The goal was not only to reduce the state's administrative costs by 25 percent to 40 percent, but also to greatly improve the speed and accuracy of the eligibility determination process -- a process which currently involves scattered mainframe legacy databases and is still largely paper-based.
Public outcry from groups opposed to privatization of HHSC, especially the unions, led the White House to step in and disapprove the RFO that would allow the Texas HHSC to even begin asking the questions which might or might not lead to eventual privatization.
New legislation has now been enacted in Texas replacing the TIES program. HHSC is now the lead agency charged with formulating a new plan to reengineer the work processes in the state and to develop a new automation system to support this. As this new bill calls for automation of eligibility determination and service delivery, the scope of the new project may even be greater than the earlier TIES approach. The role that outsourcing will play in this new plan remains to be determined. Charles Stuart, HHSC associate commissioner for external affairs, emphasized that the new legislation (House Bill 2777) is very different from TIES because "the competitive element as been removed." The various government agencies involved are now working together rather than competing to develop a plan of action.
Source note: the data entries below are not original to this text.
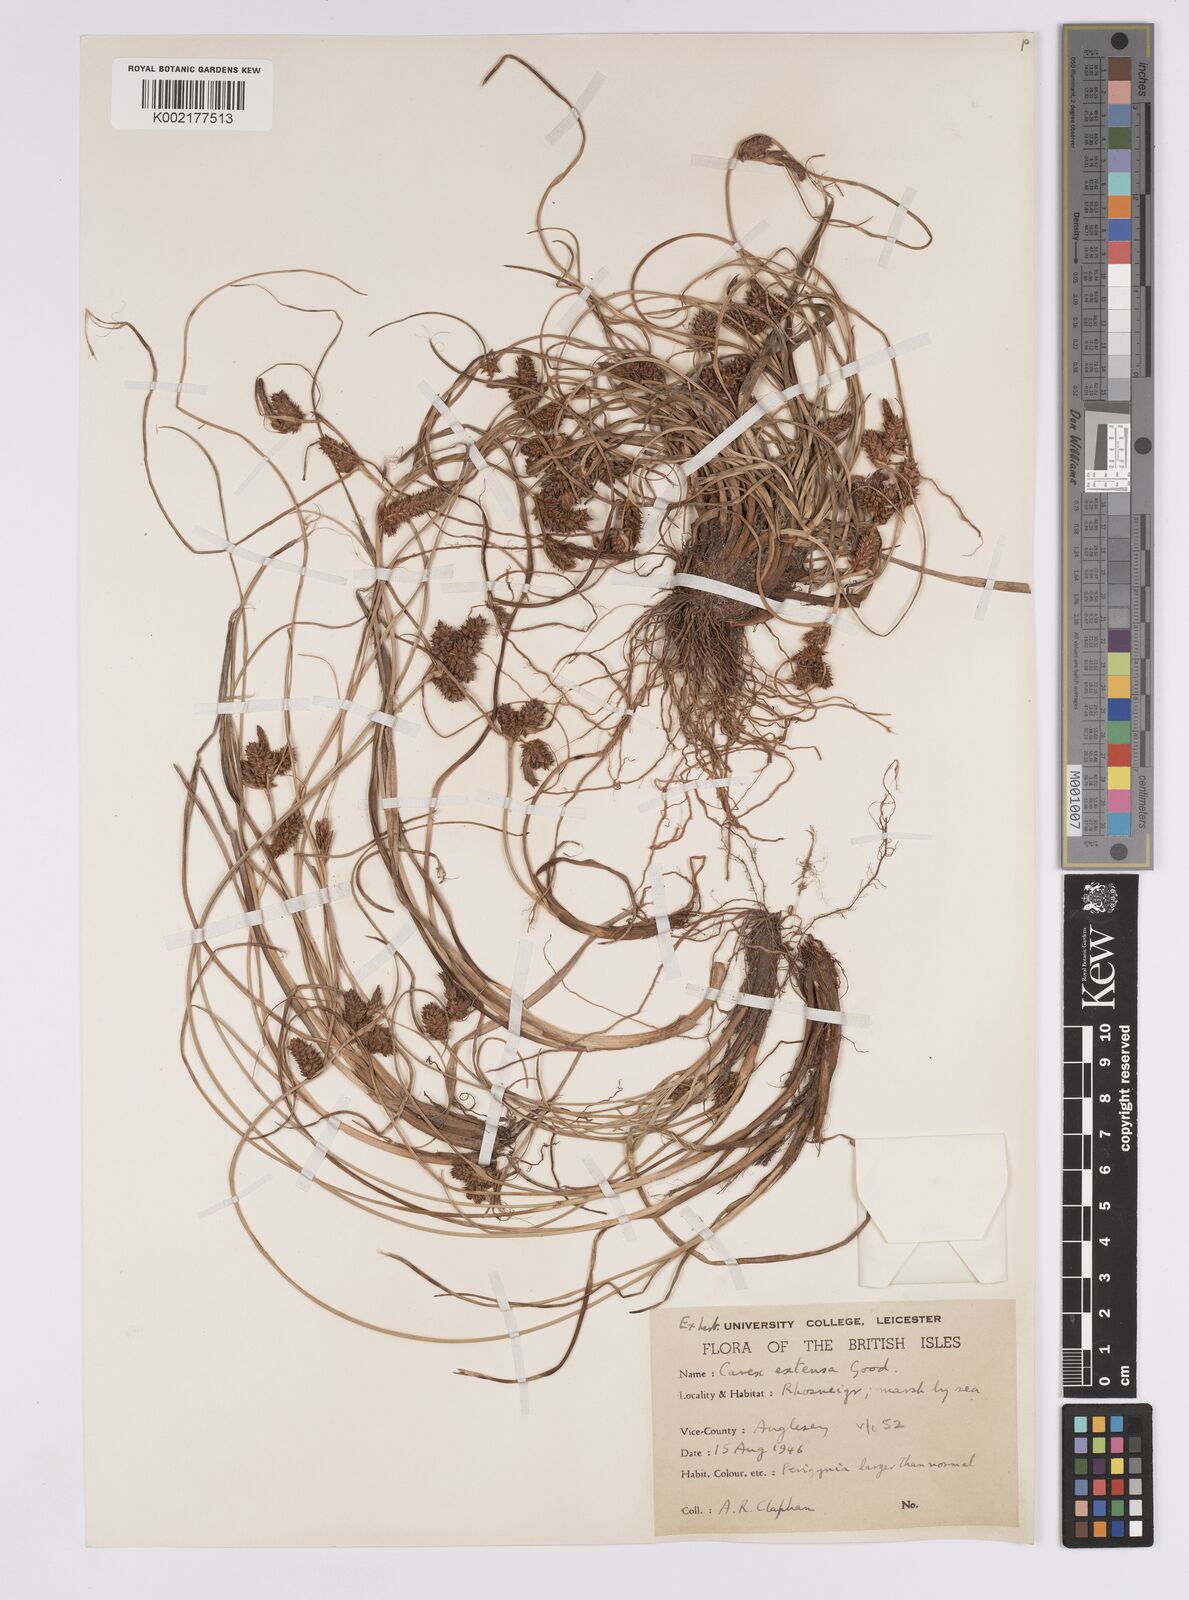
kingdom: Plantae
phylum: Tracheophyta
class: Liliopsida
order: Poales
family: Cyperaceae
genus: Carex
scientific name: Carex extensa
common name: Long-bracted sedge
The bill also authorizes a new bond to finance the automation. "Under the TIES proposal, we would have been looking at the vendor community to in effect finance the automation," explained Stuart. "But that is no longer the case, so the state has to finance that itself -- anywhere from $150 to $200 million."
Once a new plan has been developed in consultation with a new legislative oversight committee, it still requires the final approval of both the Legislative Budget Board and the governor.